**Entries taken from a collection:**
--- START ---

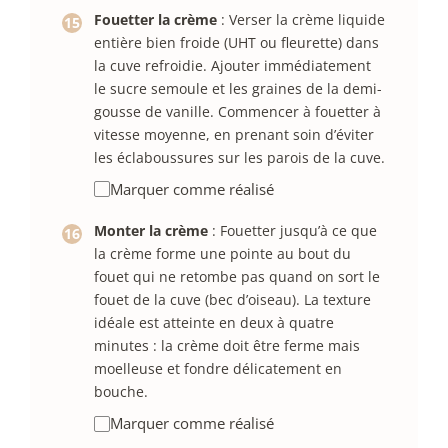
Fouetter la crème
: Verser la crème liquide
entière bien froide (UHT ou fleurette) dans
la cuve refroidie. Ajouter immédiatement
le sucre semoule et les graines de la demi-
gousse de vanille. Commencer à fouetter à
vitesse moyenne, en prenant soin d’éviter
les éclaboussures sur les parois de la cuve.
Marquer comme réalisé
Monter la crème
: Fouetter jusqu’à ce que
la crème forme une pointe au bout du
fouet qui ne retombe pas quand on sort le
fouet de la cuve (bec d’oiseau). La texture
idéale est atteinte en deux à quatre
minutes : la crème doit être ferme mais
moelleuse et fondre délicatement en
bouche.
Marquer comme réalisé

--- END ---

**What the exercise asks:** Each record above must be returned exactly as written, with its pictures omitted.

**Answer to this problem:**
Fouetter la crème
: Verser la crème liquide
entière bien froide (UHT ou fleurette) dans
la cuve refroidie. Ajouter immédiatement
le sucre semoule et les graines de la demi-
gousse de vanille. Commencer à fouetter à
vitesse moyenne, en prenant soin d’éviter
les éclaboussures sur les parois de la cuve.
Marquer comme réalisé
Monter la crème
: Fouetter jusqu’à ce que
la crème forme une pointe au bout du
fouet qui ne retombe pas quand on sort le
fouet de la cuve (bec d’oiseau). La texture
idéale est atteinte en deux à quatre
minutes : la crème doit être ferme mais
moelleuse et fondre délicatement en
bouche.
Marquer comme réalisé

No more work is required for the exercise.